(Dataset items)

☆ ☆ ☆ ☆ ☆ ☆ ☆

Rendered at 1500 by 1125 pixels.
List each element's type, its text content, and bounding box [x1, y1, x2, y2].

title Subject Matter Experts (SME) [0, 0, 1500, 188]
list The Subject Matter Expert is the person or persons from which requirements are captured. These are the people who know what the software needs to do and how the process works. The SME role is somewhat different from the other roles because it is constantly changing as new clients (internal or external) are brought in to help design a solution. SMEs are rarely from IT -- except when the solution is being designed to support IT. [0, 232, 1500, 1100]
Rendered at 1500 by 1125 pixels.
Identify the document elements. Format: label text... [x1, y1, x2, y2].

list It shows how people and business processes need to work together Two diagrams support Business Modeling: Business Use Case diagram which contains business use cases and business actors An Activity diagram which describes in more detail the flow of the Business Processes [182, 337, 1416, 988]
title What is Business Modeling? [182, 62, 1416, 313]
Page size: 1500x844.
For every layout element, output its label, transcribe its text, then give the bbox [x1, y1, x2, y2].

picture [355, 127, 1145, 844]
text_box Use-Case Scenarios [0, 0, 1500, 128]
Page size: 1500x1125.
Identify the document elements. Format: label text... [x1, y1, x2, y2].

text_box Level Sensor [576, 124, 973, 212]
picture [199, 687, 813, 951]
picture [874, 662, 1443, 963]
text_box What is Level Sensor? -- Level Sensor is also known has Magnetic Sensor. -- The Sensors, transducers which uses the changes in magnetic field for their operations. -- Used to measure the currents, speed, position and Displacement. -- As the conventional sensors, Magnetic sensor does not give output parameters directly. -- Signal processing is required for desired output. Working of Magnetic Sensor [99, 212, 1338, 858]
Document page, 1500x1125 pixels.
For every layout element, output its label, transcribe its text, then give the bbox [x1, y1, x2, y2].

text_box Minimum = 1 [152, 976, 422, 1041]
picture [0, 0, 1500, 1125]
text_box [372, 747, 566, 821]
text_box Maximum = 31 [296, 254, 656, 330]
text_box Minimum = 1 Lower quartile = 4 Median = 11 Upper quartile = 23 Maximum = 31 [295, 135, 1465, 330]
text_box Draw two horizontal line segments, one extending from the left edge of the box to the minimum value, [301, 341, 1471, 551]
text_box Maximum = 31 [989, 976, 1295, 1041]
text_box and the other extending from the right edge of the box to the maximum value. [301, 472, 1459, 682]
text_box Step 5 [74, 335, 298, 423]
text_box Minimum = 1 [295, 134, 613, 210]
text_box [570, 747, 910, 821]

☆ ☆ ☆ ☆ ☆ ☆ ☆

What the task asks: For every line above that has "size" in it, copy the line.

Exercise response:
Page size: 1500x844.
Page size: 1500x1125.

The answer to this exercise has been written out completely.